Source:
++++++++++++++++++++
And that's odd, because Cleveland was once a major city for the old pre-deregulation United. In the early 1970s, the airline flew DC-10s non-stop to Los Angeles and San Francisco. But United abandoned Cleveland in 1985 in favor of building up a hub at Dulles in Washington D.C., which prompted Continental Airlines (then under Frank Lorenzo) to move in.

Now, all these years later, United and Continental have merged, and Cleveland is back as a United hub—the smallest in the network, not counting Guam. And yes, United once again flies non-stop to the west coast, but now with 737s: two each day to LAX, one to SFO. Other than that, it's mostly regional jets: about 80 percent of UAL's flights out of Hopkins. Some hub! From the look of things when I passed through (the mid-morning lull), you'd be lucky to get a full-sized jet on any leg out of Cleveland.
++++++++++++++++++++
Recorded data:
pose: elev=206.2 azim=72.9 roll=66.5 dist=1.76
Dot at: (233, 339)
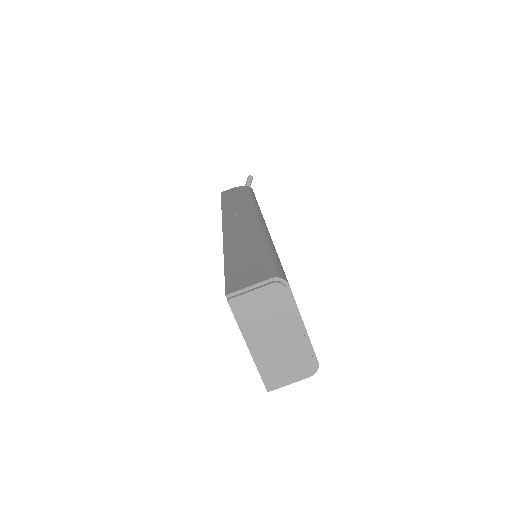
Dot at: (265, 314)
++++++++++++++++++++
Task requirements: In the passage about United in Cleveland, copy the part that opens with the words "And that's odd, because" and closes with "out of Cleveland.", replacing "non-stop" with "nonstop" throughout. The material above comes from a source separate from the text.

Answer to this problem:
And that's odd, because Cleveland was once a major city for the old pre-deregulation United. In the early 1970s, the airline flew DC-10s nonstop to Los Angeles and San Francisco. But United abandoned Cleveland in 1985 in favor of building up a hub at Dulles in Washington D.C., which prompted Continental Airlines (then under Frank Lorenzo) to move in.

Now, all these years later, United and Continental have merged, and Cleveland is back as a United hub—the smallest in the network, not counting Guam. And yes, United once again flies nonstop to the west coast, but now with 737s: two each day to LAX, one to SFO. Other than that, it's mostly regional jets: about 80 percent of UAL's flights out of Hopkins. Some hub! From the look of things when I passed through (the mid-morning lull), you'd be lucky to get a full-sized jet on any leg out of Cleveland.